I was wondering what breeders kept theyre snakes in? Snakes such as Royals and corns etc?

Thanks


----------



## Alans_Reptiles (Jun 2, 2007)

it depends on the individual but personaley i use racks as they make it more easy to maintain and allow u to keep more animals in a smaller space than with vivs 

hope this helps 

Alan


----------



## wo0thigh (Nov 15, 2007)

Alans_Reptiles said:


> it depends on the individual but personaley i use racks as they make it more easy to maintain and allow u to keep more animals in a smaller space than with vivs
> 
> hope this helps
> 
> Alan


Hey, thanks for the quick reply, do you have any pics of your racks? I know you can keep snakes in like plastic tubs, but the problem ive had is finding ones big enough, the biggest RUB's LxW is only 605 x 370 x (different heights) and I dont think they are quite big enough for corns/royals. 

Thanks


----------



## Alans_Reptiles (Jun 2, 2007)

i use 2'X1'x6" for both sub adult royals and adult corns i am going to get these racks from vision very soon there ideal 
Euro Rep Ltd - Europes largest manufacturer and distributor of Reptile Products


----------



## Storm Python (Jan 10, 2008)

The boxes i use in my rack for corns/kings are 31in(l)/14(w)/8(h)
We buy ours from Esk Discount Warehouse in eastbourne.
cost £5.99.Each
Been using them for years now.


----------



## wo0thigh (Nov 15, 2007)

reptile_seaford said:


> The boxes i use in my rack for corns/kings are 31in(l)/14(w)/8(h)
> We buy ours from Esk Discount Warehouse in eastbourne.
> cost £5.99.Each
> Been using them for years now.



How do you stack/heat them?

Thanks for the pics


----------



## Angi (Nov 12, 2005)

I use vivariums.


----------



## Scoffa (Nov 23, 2006)

I prefer vivs. Lets hope the thread doesn't descend into a viv Vs tub debate.:whistling2:


----------



## wo0thigh (Nov 15, 2007)

Scoffa said:


> I prefer vivs. Lets hope the thread doesn't descend into a viv Vs tub debate.:whistling2:


Are there any viv v's tub debate threads? It would make interesting reading.....

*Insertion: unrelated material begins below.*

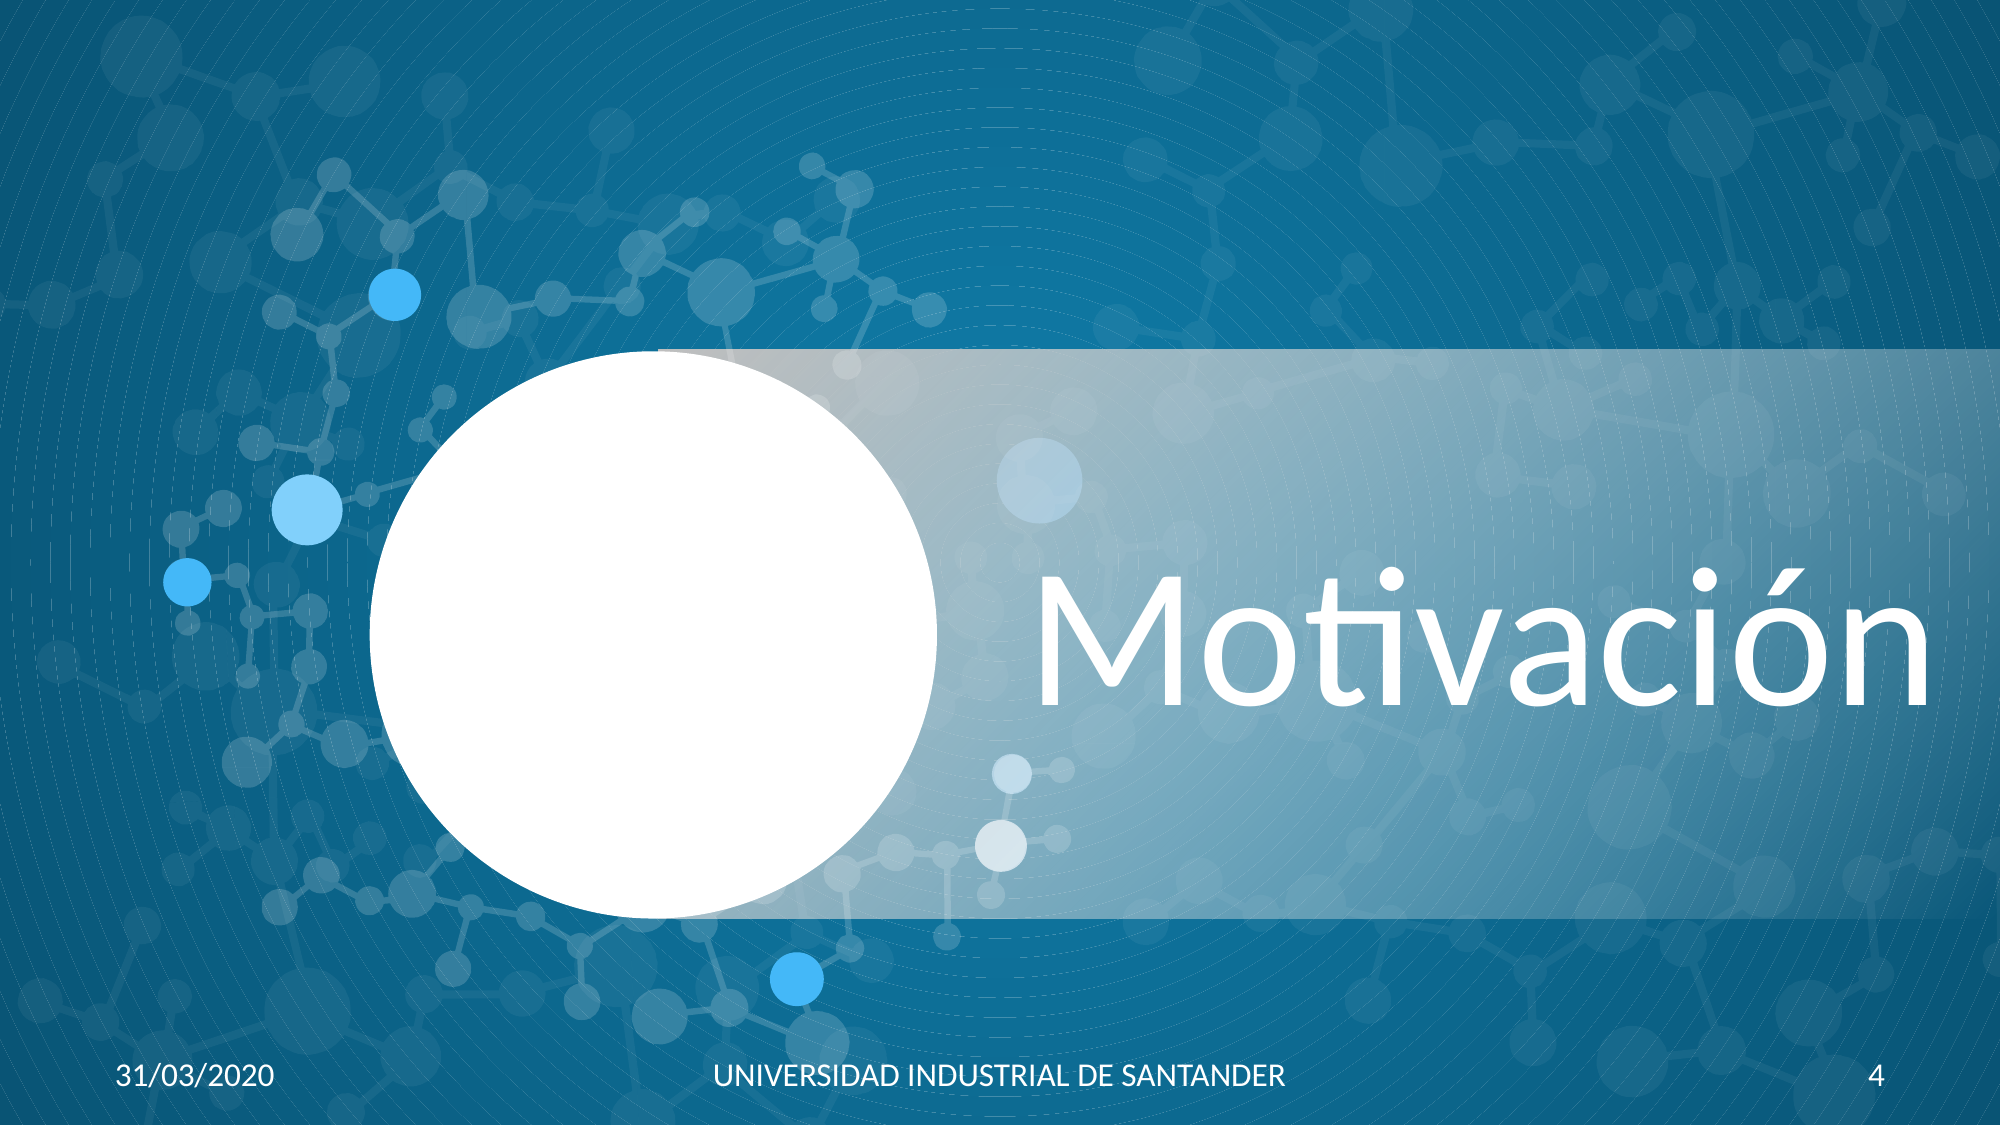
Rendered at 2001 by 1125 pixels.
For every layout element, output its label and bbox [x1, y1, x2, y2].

I personally dont think it matters, the only problem with tubs is finding one big enough....


----------



## captaincaveman (Nov 6, 2006)

i use 50litre really useful boxes, plenty of space, heres my largest rack


----------



## topper1995 (Aug 29, 2009)

*ur set up*



captaincaveman said:


> i use 50litre really useful boxes, plenty of space, heres my largest rack
> 
> image


hiya, 
did u make those ur self or did u buy that fab set up!!!???
and if i want summin similar is there any sites i could sugest??
thanks


----------